One particular gem from the article is this statistic:

Modern hardware can perform 1500 handshakes/second/core.

That’s a decent amount of connections per second, to be sure. As I write this, I can see about 220 SSL connections per second on one fairly busy site I’ve got access to the load balancer stats for. I don’t have long term stats in front of me to know what the site does at peak, but even if there’s a 10x increase at peak, that’s well within the realms of what a single not-so-powerful server could handle (SSL wise) these days.

However, I’ve previously worked on a site that was doing, at peak, 6000 (HTTP, thankfully) connections per second, some 6+ years ago (when CPUs were slower, a dual core, dual CPU server was a fairly schmick bit of kit, and quad-core CPUs a geek’s wet dream). There was plenty of demand for more traffic; the limitation was the size of the backend cluster and the efficiency of the software on those backends, so it could have been doing a lot more than 6000/second if those other bottlenecks could have been removed. If the site had been running HTTPS exclusively, the poor load balancer would have been having a fine time of it terminating all that SSL traffic.

Finally, to wrap things up, tobylane asks:

Sounds useful, but how many visitors do you need to have for this to be worth doing?

To which WALoeIII replies:

If you have any visitors you are doing them a huge disservice if you do not have SSL session caching.

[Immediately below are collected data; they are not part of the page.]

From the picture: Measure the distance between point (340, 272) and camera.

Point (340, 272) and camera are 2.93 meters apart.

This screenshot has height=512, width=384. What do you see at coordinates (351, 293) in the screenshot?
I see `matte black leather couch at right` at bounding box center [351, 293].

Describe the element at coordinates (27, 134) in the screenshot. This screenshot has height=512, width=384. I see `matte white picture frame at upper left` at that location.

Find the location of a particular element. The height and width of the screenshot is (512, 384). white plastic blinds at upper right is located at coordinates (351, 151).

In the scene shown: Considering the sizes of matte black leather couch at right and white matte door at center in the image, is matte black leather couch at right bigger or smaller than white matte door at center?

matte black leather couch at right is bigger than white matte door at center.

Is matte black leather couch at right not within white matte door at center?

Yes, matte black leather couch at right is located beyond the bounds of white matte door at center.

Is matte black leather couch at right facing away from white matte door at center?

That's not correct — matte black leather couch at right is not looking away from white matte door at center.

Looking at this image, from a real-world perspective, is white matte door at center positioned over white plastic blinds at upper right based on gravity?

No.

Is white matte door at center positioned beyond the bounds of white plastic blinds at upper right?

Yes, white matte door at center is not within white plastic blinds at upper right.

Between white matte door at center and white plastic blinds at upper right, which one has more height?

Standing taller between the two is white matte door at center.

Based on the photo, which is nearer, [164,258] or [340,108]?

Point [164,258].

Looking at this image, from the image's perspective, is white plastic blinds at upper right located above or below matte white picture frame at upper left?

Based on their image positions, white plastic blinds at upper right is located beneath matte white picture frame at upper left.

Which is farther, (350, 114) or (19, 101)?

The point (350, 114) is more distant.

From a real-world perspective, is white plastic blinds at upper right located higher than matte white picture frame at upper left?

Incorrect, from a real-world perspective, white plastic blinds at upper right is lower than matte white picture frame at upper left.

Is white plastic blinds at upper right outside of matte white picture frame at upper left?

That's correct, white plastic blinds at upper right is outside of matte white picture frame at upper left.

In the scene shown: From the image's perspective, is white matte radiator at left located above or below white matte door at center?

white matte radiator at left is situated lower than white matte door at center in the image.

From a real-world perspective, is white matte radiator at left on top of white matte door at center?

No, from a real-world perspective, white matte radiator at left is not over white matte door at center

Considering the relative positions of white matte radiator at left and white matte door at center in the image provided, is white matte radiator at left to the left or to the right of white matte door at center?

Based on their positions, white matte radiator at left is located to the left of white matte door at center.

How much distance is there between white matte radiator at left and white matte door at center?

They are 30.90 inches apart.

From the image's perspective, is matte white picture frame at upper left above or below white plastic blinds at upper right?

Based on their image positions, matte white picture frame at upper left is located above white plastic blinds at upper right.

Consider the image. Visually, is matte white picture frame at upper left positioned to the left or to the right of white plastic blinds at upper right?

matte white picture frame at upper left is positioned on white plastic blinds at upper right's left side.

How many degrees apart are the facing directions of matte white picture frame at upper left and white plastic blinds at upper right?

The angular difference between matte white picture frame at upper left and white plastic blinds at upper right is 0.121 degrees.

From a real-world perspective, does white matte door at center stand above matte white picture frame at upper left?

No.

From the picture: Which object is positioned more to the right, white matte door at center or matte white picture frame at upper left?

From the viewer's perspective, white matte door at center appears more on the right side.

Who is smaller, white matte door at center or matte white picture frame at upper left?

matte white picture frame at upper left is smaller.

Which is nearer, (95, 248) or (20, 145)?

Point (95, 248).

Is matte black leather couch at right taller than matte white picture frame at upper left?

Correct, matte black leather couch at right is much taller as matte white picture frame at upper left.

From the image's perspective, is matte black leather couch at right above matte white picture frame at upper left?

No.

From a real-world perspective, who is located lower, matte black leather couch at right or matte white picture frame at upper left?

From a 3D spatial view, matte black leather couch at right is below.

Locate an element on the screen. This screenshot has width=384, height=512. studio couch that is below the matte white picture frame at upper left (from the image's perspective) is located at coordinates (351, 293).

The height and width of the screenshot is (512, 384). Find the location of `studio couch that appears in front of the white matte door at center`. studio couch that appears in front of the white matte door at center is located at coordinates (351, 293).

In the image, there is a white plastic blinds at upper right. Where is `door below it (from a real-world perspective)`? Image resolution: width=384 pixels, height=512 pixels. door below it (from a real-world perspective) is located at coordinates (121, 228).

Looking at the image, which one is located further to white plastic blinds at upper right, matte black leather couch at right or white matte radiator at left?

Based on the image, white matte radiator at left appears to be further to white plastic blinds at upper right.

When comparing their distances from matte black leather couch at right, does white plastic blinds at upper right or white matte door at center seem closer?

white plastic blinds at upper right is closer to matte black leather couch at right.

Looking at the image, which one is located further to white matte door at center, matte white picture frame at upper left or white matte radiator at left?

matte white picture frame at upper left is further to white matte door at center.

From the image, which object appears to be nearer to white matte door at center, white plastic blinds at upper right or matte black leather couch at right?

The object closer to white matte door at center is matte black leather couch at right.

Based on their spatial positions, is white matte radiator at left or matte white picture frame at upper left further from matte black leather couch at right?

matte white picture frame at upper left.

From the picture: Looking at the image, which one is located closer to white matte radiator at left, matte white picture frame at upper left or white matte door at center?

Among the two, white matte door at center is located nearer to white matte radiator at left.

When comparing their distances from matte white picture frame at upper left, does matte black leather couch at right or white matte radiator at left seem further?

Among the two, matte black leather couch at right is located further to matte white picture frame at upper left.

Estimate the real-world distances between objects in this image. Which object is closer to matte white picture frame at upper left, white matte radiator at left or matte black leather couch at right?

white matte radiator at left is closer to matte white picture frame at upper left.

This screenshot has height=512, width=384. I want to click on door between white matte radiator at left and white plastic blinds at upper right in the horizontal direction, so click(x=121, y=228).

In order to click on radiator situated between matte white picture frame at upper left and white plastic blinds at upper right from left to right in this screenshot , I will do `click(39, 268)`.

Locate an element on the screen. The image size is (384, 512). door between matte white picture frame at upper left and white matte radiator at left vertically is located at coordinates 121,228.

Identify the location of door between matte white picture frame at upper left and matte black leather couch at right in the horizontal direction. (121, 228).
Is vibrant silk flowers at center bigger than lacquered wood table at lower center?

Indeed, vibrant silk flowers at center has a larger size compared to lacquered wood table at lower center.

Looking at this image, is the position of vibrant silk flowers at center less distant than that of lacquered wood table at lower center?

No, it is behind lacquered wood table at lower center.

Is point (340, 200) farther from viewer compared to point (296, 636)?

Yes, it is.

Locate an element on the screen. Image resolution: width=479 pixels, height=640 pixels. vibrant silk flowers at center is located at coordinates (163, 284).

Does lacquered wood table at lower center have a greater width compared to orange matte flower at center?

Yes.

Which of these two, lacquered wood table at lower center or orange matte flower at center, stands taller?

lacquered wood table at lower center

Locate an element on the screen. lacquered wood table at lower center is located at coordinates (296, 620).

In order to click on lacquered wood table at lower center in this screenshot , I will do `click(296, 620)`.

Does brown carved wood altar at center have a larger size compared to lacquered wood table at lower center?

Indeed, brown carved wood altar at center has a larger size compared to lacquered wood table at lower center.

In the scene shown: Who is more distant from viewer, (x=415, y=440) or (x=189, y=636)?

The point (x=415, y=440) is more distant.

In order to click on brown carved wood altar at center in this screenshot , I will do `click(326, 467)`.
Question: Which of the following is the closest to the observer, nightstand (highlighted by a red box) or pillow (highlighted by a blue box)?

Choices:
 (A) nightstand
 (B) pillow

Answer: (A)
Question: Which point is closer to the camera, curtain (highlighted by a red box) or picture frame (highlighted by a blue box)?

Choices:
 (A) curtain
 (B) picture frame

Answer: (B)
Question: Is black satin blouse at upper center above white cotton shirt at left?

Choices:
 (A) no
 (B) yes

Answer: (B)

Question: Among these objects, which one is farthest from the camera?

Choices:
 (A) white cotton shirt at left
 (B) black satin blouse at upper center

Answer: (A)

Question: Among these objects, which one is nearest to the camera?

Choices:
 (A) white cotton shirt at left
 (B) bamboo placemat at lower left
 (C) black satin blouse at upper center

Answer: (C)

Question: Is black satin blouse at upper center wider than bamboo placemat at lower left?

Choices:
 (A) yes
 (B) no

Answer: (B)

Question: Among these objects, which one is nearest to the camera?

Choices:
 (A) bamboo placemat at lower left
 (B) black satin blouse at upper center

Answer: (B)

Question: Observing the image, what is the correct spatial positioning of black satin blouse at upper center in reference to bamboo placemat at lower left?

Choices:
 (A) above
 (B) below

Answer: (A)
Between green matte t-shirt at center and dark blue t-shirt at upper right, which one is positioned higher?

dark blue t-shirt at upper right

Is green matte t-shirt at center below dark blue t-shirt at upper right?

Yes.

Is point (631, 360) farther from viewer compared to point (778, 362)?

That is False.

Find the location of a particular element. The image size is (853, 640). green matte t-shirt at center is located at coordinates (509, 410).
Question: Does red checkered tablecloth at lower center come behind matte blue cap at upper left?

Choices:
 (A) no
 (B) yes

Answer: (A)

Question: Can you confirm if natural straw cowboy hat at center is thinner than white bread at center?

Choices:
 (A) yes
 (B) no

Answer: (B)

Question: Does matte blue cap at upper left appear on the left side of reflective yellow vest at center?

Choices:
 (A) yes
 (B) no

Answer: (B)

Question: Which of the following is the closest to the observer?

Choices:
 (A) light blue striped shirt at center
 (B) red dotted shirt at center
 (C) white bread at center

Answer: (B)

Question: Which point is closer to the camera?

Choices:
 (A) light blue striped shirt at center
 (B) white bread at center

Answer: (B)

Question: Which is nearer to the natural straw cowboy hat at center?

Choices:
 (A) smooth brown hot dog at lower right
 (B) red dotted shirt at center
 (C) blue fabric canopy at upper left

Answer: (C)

You would use external SSL caching like this if you have more than one SSL termination point (typically a webserver like nginx/Apache) behind a load-balancer.

Which I think sums the whole thing up nicely. You should always be doing SSL session caching with HTTPS, and if you’ve got a load-balanced setup using nginx, you now have the technology to do it scalably.


3 Comments

From: Willy TARREAU
2011-07-30 21:04

I completely agree with your points. SSL is becoming cheaper with larger CPUs. I still see a benefit for HW crypto, though, but that’s in a very limited area : when you want to boost SSL performance of performance-limited devices (eg: small appliances). For instance, it might be worth offloading SSL handshakes to a cheap card when the main CPU is an atom or pentium-m that perfectly fits the purpose except for SSL. But whenever you can afford bigger machines and higher power usage, software-based SSL will be a lot cheaper than hardware-based, and more importantly it’s easier to scale.

From: ashley
2011-08-14 14:31

http://www.entropykey.co.uk/

Cheap enough hardware randomness

From: Matt Palmer
2011-08-14 15:04

36 pounds plus VAT and shipping… I guess “cheap enough” is in the eye of the beholder. If you need a lot of entropy, then it’s priceless.